A woman with a breathing problem waits to receive oxygen support for free at a Gurudwara (Sikh temple), amidst the spread of coronavirus disease (COVID-19), in Ghaziabad, India, on April 24, 2021. Picture taken April 24, 2021. [Photo/Agencies]

As of 8 am on Saturday, India had registered 346,786 new novel coronavirus infections over the preceding 24 hours, the third day the daily figure was over 300,000. The number of daily deaths attributed to the virus reached more than 2,600 on Friday. In all, more than 16 million people in India have been infected so far.

Thanks to a lack of oxygen and beds, most hospitals in India cannot admit any infected patients no matter how serious their conditions are. In other words, its healthcare system has collapsed.

How can India be in such a horrible state? It claimed earlier this year that it had basically brought the virus under control. It is obvious that the Indian government underestimated how infectious the virus is and how rapidly it can spread.

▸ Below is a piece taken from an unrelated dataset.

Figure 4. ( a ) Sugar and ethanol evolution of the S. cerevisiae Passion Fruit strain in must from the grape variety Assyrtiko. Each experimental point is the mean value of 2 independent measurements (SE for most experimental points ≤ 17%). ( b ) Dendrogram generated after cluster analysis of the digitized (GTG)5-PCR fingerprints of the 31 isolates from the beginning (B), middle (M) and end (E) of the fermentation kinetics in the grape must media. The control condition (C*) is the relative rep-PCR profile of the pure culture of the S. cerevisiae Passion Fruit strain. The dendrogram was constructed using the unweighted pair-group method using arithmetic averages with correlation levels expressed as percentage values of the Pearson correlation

Some large scale religious activities were held in India without requiring participants to wear masks or adopt effective prevention and control measures. It took less than two months for the daily increase in the number of infections to increase from about 10,000 to more than 300,000, a rate faster than that in the United States during the worst period of its struggle with the virus.

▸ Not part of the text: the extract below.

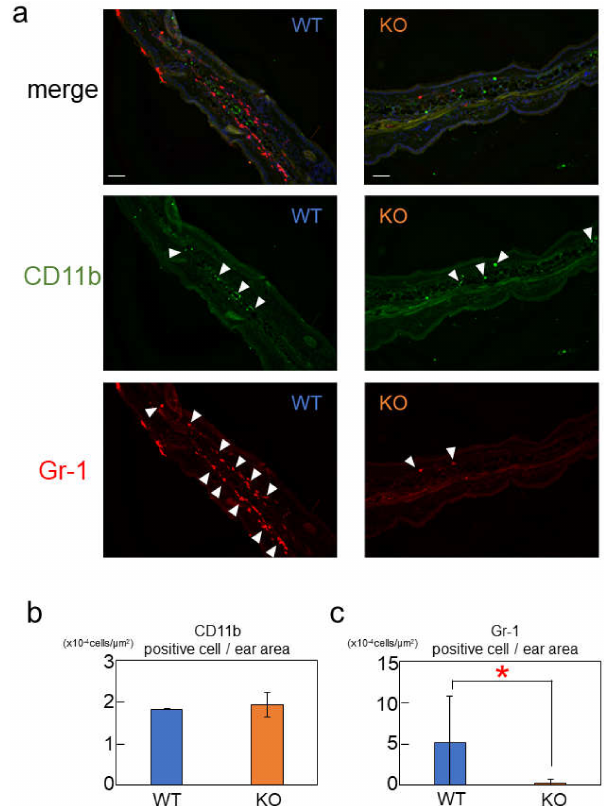
Figure 6. Immunofluorescence analysis of CD11b and Gr-1-positive cells in nickel-induced ear in wild-type (WT) and Rab44-knockout (KO) mice. ( a ) The fixed sections of the nickel-treated ear were blocked with 1.0% bovine serum albumin in PBS. The samples were incubated with rabbit anti-CD11b IgG (1:400) and rat anti-Gr-1 IgG (1:200), as the primary antibody, followed by fluorescent labelling with Alexa Fluor 488-conjugated anti-rabbit IgG and Alexa Fluor 555-conjugated anti-rat IgG, and then observed by microscopy. Bars: 50 µ m. White arrowheads indicate the antibody reactive cells. ( b , c ) Quantitative analysis of CD11b and Gr-1-positive cells per µ m 2 after visualization by microscopy. Data are represented as the mean ± S.E. of values from three independent experiments. Asterisks indicate statistical significance compared to the control; * p <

Meanwhile, Japan's daily increase in infections surpassed 5,000 for three consecutive days from Tuesday to Thursday.

As of Saturday, the accumulated number of infections worldwide had reached 145 million, and the death toll was more than 3 million, according to the statistics of Johns Hopkins University in the United States.

Yet despite this, some European countries have announced that they intend to lift their prevention and control measures as nearly one-fourth of the adults in European Union countries have been vaccinated.

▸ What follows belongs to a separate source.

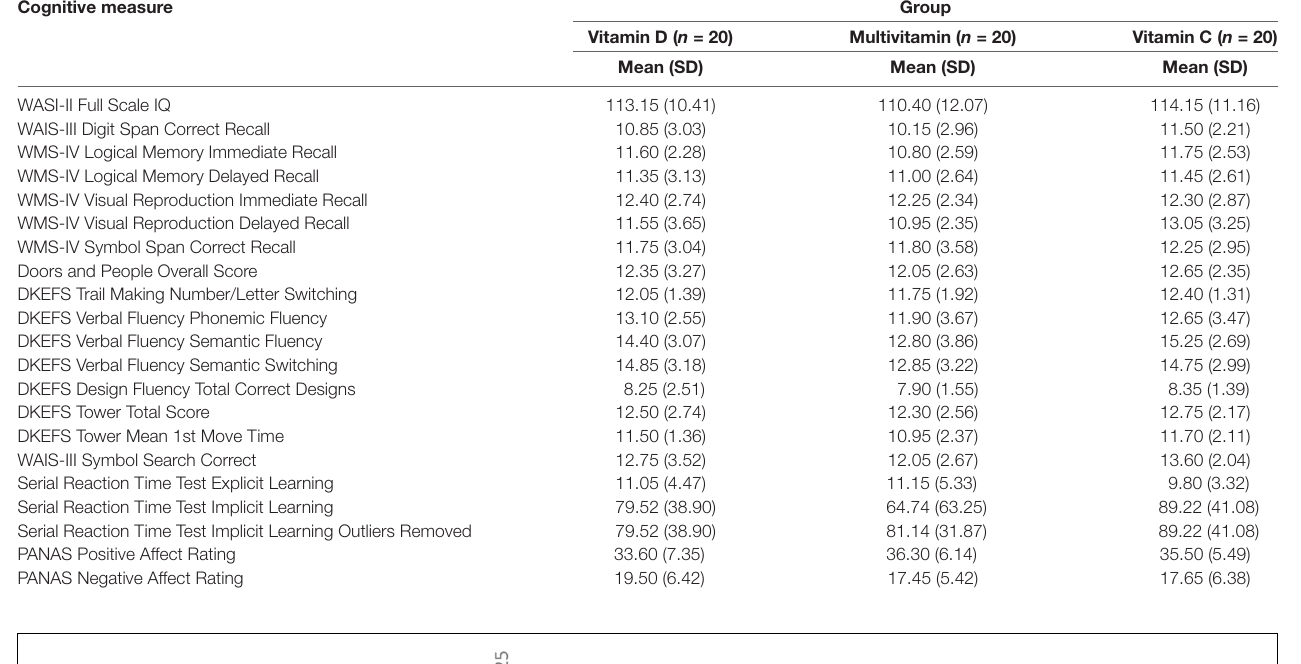
TABLE 1 | Descriptive statistics of baseline cognitive task performance by group.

However, new variants of the virus have appeared in India and have proved to be highly infectious. The risk of the virus being brought into the European countries from India is high. It is still unknown whether the vaccines that are being administered in many countries are effective against these variants.

It is far too early to be optimistic about the herd immunity the increasingly higher rate of vaccination will hopefully build in the EU countries and elsewhere. It is necessary for as many people as possible to be vaccinated. But control and prevention measures are still more than necessary.

In addition, international aid in whatever forms are not only necessary but also urgent for India to contain the spread of the virus as early as possible. A single country's loss of control over the pandemic will likely cause another regional surge in infections and possibly lead to another wave of the pandemic worldwide.

China has already expressed its willingness to provide India with whatever help it needs. It is hoped that more countries will do the same. The pandemic needs to be brought under control globally.